The war with France ended in victory for the Spanish forces at the Battle of St Quentin, which led to the Treaty of Château Cambrésis in 1559. This is regarded as marking the actual start of Philip’s regency, as it ended a conflict that he had inherited from his father. Philip had also recently become a widower for the second time, following the death of Queen Mary far away in England in 1558.

Philip finally moved the centre of Habsburg interests from the Low Countries to Spain. Madrid, lying in the Spanish heartlands, became the new capital.

Philip’s style of rule was characterized by growing bureaucratization.

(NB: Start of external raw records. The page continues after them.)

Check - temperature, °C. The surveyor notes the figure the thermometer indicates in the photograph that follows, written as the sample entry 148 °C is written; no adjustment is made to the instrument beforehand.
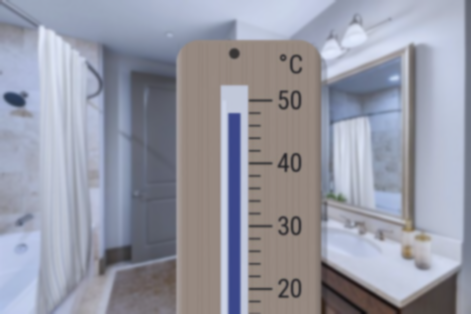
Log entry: 48 °C
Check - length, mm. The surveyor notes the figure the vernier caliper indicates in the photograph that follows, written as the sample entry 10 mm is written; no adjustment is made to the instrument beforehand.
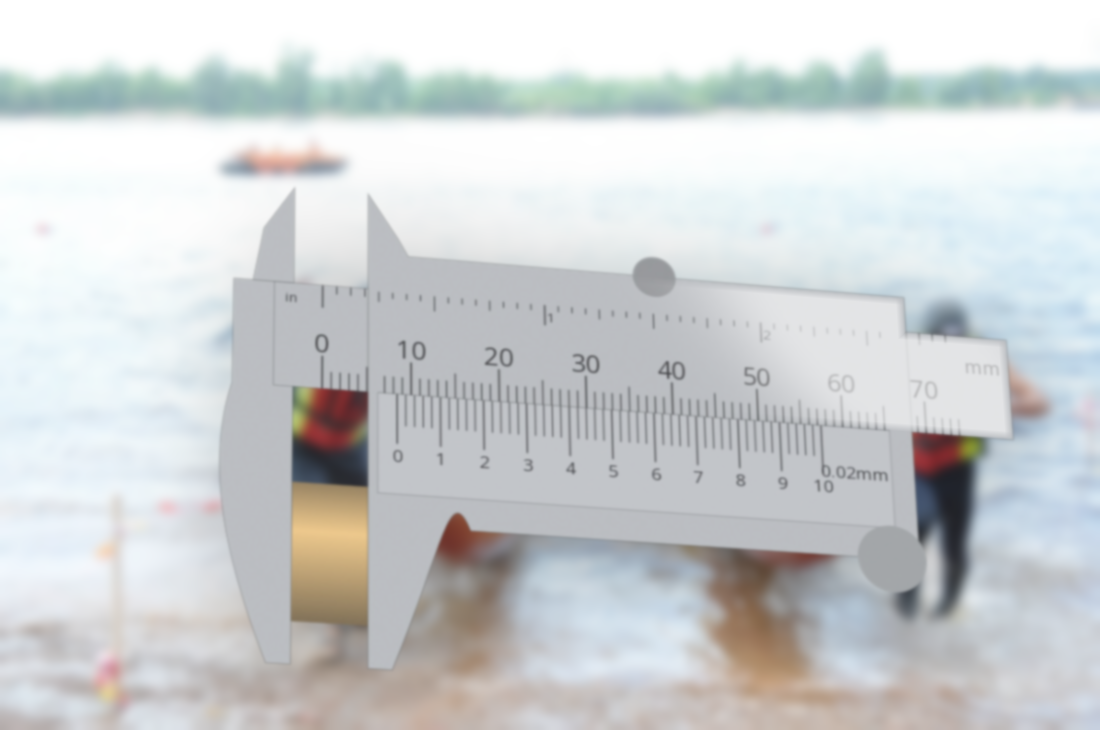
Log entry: 8.4 mm
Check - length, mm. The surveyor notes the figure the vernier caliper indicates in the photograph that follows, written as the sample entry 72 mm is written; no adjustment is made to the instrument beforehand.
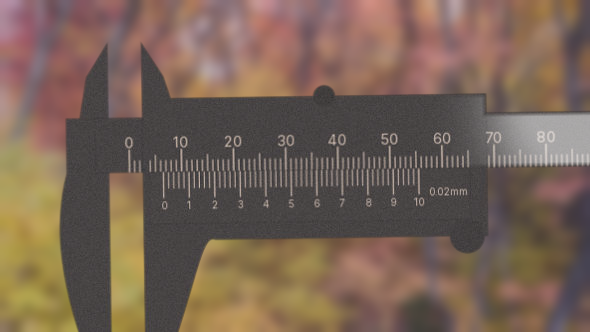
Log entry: 6.5 mm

An elaborate apparatus of officials took over communication between the king and his various dominions, since Philip was aware of his lack of charisma as monarch. He never left the Iberian peninsula again, ruling his empire from his desk. This was a new, modern but also sterile style of ruling, much in contrast to the peripatetic nature of his forefathers’ reigns, when the king had travelled from residence to residence in order to demonstrate his presence.

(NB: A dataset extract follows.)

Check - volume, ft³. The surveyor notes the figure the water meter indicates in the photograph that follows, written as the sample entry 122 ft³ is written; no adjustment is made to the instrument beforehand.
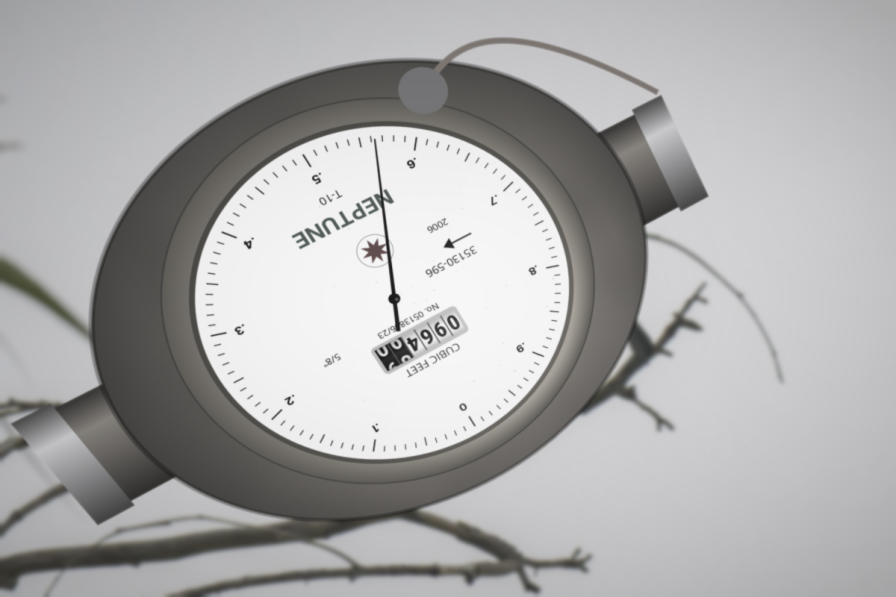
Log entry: 96489.56 ft³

Philip replaced the traditional elites of aristocratic advisors at his court, surrounding himself instead with secretaries and lawyers from the middle classes and establishing a professional apparatus of bureaucrats. However, finding it difficult to delegate his duties because he wanted to keep a tight hold on the reins of government, the king subjected himself to an enormous workload. This meant that he wasted time and effort on less important matters, which gave rise to a ponderous machinery of administration whose sluggishness was reinforced by the limited means of communication of the times, a fatal combination for a global empire such as Spain.

As monarch his main focus was on the preservation of kingly authority. The complicated rules of Spanish court ceremonial made the king a remote and unapproachable figure. The distance between the king and those around him was reinforced by Philip’s personality: he was a solitary person, shy and unsociable by nature.

Philip’s life project and the symbol of his reign is the palace and monastery of the Escorial, built as his residence and the centre of his empire in the bleak uplands of Castile.